Ainsi, pour réformer les retraites, on table sur une société imaginaire où les ouvriers n’existent plus, et où les cadres de plus de 50 ans sont tous au travail. Pour régler la facture, on s’adresse en tout premier lieu à des chômeurs. En second lieu aux travailleurs exerçant des métiers dont les tâches ne peuvent physiquement être exécutées à n’importe quel âge, dont le poste de travail doit nécessairement évoluer, sous la responsabilité, voire à l’initiative, de l’employeur.

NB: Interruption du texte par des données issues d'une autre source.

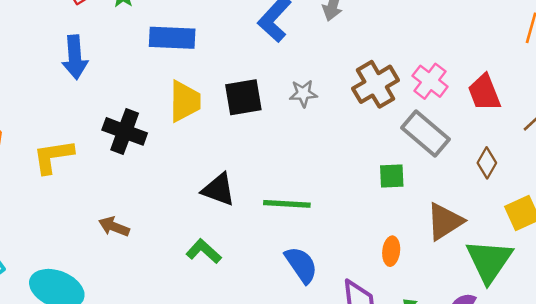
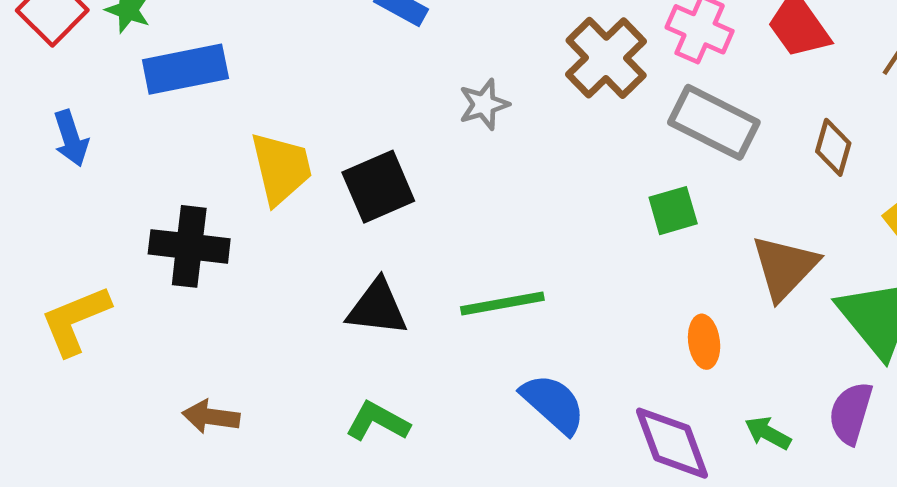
blue rectangle: (172, 38) -> (185, 69), moved
blue arrow: (75, 57) -> (71, 138), size x0.7
black square: (243, 97) -> (378, 187), moved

Cette responsabilité n’est pas mentionnée. Au contraire, on distribue au passage une prime à la casse et non à la prévention. On nie tout à la fois la réalité des disparités sociales, la réalité des inégalités au travail et la réalité des corps. Pense-t-on que l’on va maintenir de force au travail des gens qui ne peuvent plus faire leur métier ? Ils seront contraints de quitter le monde du travail bien avant de pouvoir toucher une retraite à taux plein. Quant à ceux qui resteront, c’est bien avec leur corps qu’ils paieront leur retraite.


Depuis les dispensaires de Médecins sans frontières jusqu’au droit à la santé des sans-papiers, Noëlle Lasne n’a cessé d’être confrontée à la question des métiers pénibles.
Membre du comité de rédaction de la revue "Pratiques", Noëlle Lasne a contribué à La santé des malades, ouvrage collectif (2009) du centre d’études de l’emploi, sous la direction de Serge Volkoff.

Noëlle Lasne, médecin du travail
Article paru dans l’édition du Monde du 12.10.10 et republié par Pratiques, en accord avec Le Monde.